9

381 17 3
                                    

Mem Ararat - Xaçirêk

🧭

Dicle nişan yalanına bir yalan daha eklemek zorunda kaldı. "Siz ne diyorsunuz Feridun Bey? Nişanın yalan olduğunu da nerden çıkardınız?"

Feridun istihza dolu gülüşünü sergiledi. Dicle'nin yalan söylemede pek de başarılı olmadığını şu an anlıyordu. "Bu elimdeki kıytırık yüzük sahte. Onu geçtim biz kuyumculuk işiyle de uğraşıyoruz. Hatta size şöyle göstereyim." Dedikten sonra mutfak çekmecesinden bulduğu kalın bıçağın ters tarafıyla tezgâha koyduğu yüzüğe hızla vurdu. Ortadan ikiye ayrılan yüzüğü parçaları etrafa yayıldı. Feridun elindeki bıçağı geri yerine koydu. "Görüyorsunuz değil mi Dicle Hanım, bu yüzük sahte. Nişanlınız da size sahte yüzük almayacağına göre ki öyle birinin varlığından şüpheliyim bu nişan olayı tamamen fiyasko."
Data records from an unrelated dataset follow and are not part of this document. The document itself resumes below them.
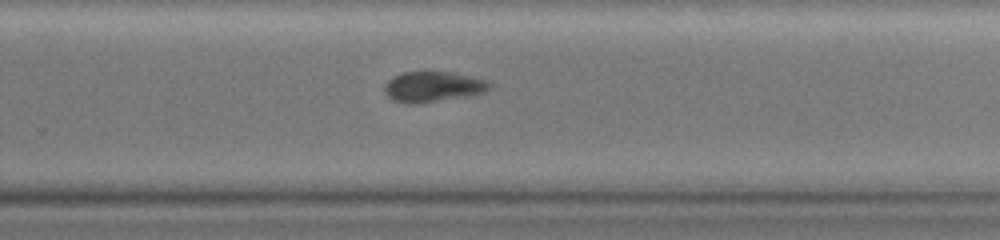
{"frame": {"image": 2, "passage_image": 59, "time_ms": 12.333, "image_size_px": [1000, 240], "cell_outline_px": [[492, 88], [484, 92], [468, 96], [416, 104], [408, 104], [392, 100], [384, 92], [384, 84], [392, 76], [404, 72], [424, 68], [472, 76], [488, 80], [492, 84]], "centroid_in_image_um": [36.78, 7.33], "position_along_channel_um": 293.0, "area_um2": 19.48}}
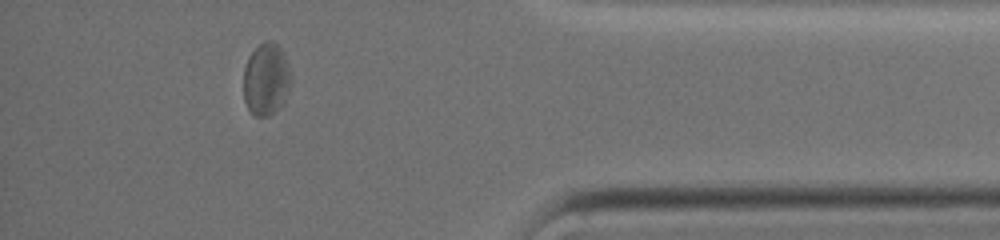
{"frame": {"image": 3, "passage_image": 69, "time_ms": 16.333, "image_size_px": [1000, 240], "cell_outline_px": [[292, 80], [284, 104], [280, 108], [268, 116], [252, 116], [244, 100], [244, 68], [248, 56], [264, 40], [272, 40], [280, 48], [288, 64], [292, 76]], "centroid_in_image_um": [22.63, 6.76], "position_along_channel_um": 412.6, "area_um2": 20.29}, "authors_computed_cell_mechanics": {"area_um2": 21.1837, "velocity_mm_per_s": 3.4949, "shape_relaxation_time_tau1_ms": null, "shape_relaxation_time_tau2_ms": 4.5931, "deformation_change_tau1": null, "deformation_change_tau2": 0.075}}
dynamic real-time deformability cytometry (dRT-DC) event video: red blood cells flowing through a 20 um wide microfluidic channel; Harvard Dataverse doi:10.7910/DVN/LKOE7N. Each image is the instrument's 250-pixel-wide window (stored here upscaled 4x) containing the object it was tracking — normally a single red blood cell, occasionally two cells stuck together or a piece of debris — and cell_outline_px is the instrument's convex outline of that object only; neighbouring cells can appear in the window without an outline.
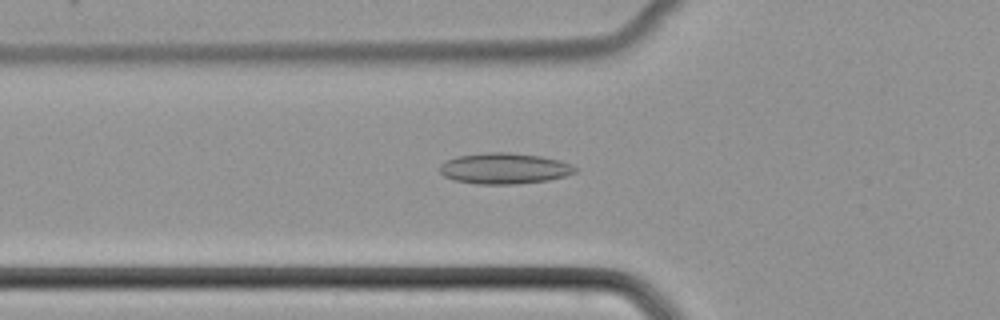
{"species": "common noctule bat (a hibernating species)", "species_latin": "Nyctalus noctula", "temperature_condition": "cold", "stored_images_in_passage": 51, "camera_frame_rate_fps": 3000, "um_per_image_px": 0.085, "animal": {"sex": "female", "body_mass_g": 22.7, "forearm_length_mm": 54.2}, "frame": {"image": 1, "passage_image": 19, "time_ms": 6.0, "image_size_px": [1000, 320], "cell_outline_px": [[580, 168], [576, 172], [564, 176], [548, 180], [516, 184], [476, 184], [456, 180], [444, 176], [440, 172], [440, 164], [456, 156], [484, 152], [508, 152], [540, 156], [560, 160], [572, 164]], "centroid_in_image_um": [42.9, 14.31], "position_along_channel_um": 82.9, "area_um2": 24.51}}
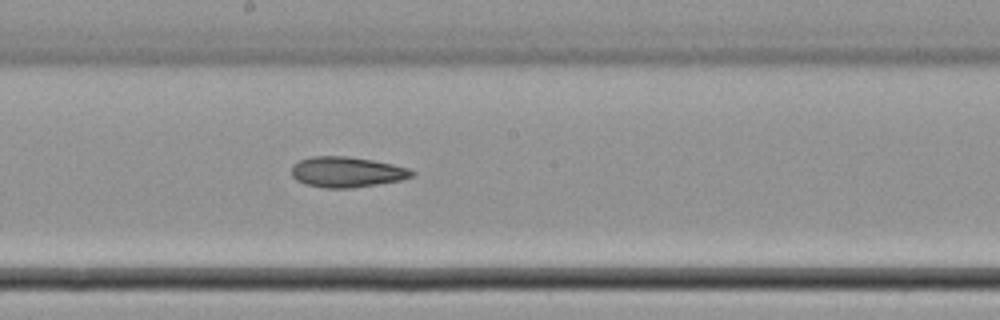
{"frame": {"image": 2, "passage_image": 29, "time_ms": 9.333, "image_size_px": [1000, 320], "cell_outline_px": [[416, 172], [412, 176], [404, 180], [352, 188], [324, 188], [304, 184], [296, 180], [292, 176], [292, 164], [300, 160], [312, 156], [348, 156], [372, 160], [392, 164], [408, 168]], "centroid_in_image_um": [29.47, 14.63], "position_along_channel_um": 218.7, "area_um2": 21.56}}
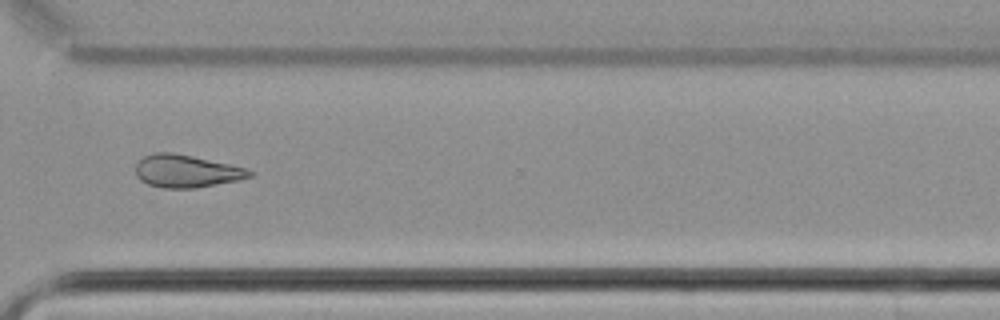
{"frame": {"image": 3, "passage_image": 39, "time_ms": 12.667, "image_size_px": [1000, 320], "cell_outline_px": [[256, 172], [252, 176], [240, 180], [196, 188], [164, 188], [148, 184], [140, 180], [136, 176], [136, 164], [144, 156], [152, 152], [172, 152], [192, 156], [228, 164], [244, 168]], "centroid_in_image_um": [15.84, 14.55], "position_along_channel_um": 354.8, "area_um2": 21.68}}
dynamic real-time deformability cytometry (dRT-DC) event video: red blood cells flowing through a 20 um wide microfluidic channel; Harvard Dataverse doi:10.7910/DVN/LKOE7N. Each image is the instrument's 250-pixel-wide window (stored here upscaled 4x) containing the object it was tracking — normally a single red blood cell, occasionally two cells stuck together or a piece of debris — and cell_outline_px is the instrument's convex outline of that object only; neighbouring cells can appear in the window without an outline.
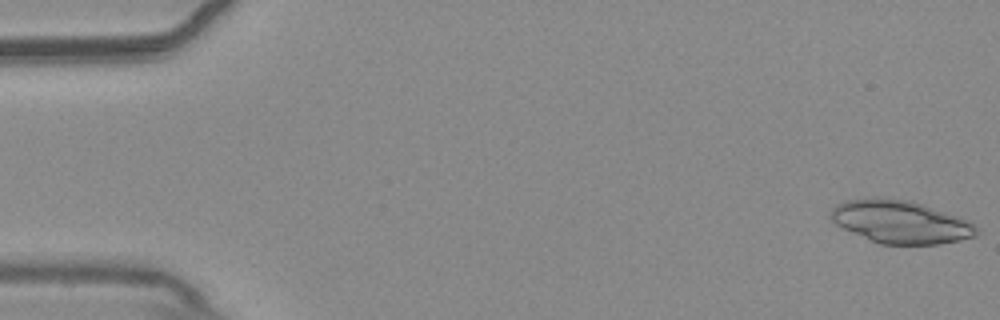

Dicle ne diyeceğini bilmiyordu. Yüzünün almış olduğu ifade saf utançtan başka bir şey değildi. Feridun onun yalanını yakalamış üstüne üstlük ispatını da yapmıştı.

"Fırat zeki adamdır bu nişan olayını nasıl yuttu anlamadım büyük ihtimal size olan aşkı o kadar kör ki yalanınıza inanmış."

"Ona söyleyecek misiniz?" Dicle'nin de en çok korktuğu şey buydu. Fırat'ın ona yalan söylediğini öğrenirse sonucunun nasıl olacağını kestiremiyordu.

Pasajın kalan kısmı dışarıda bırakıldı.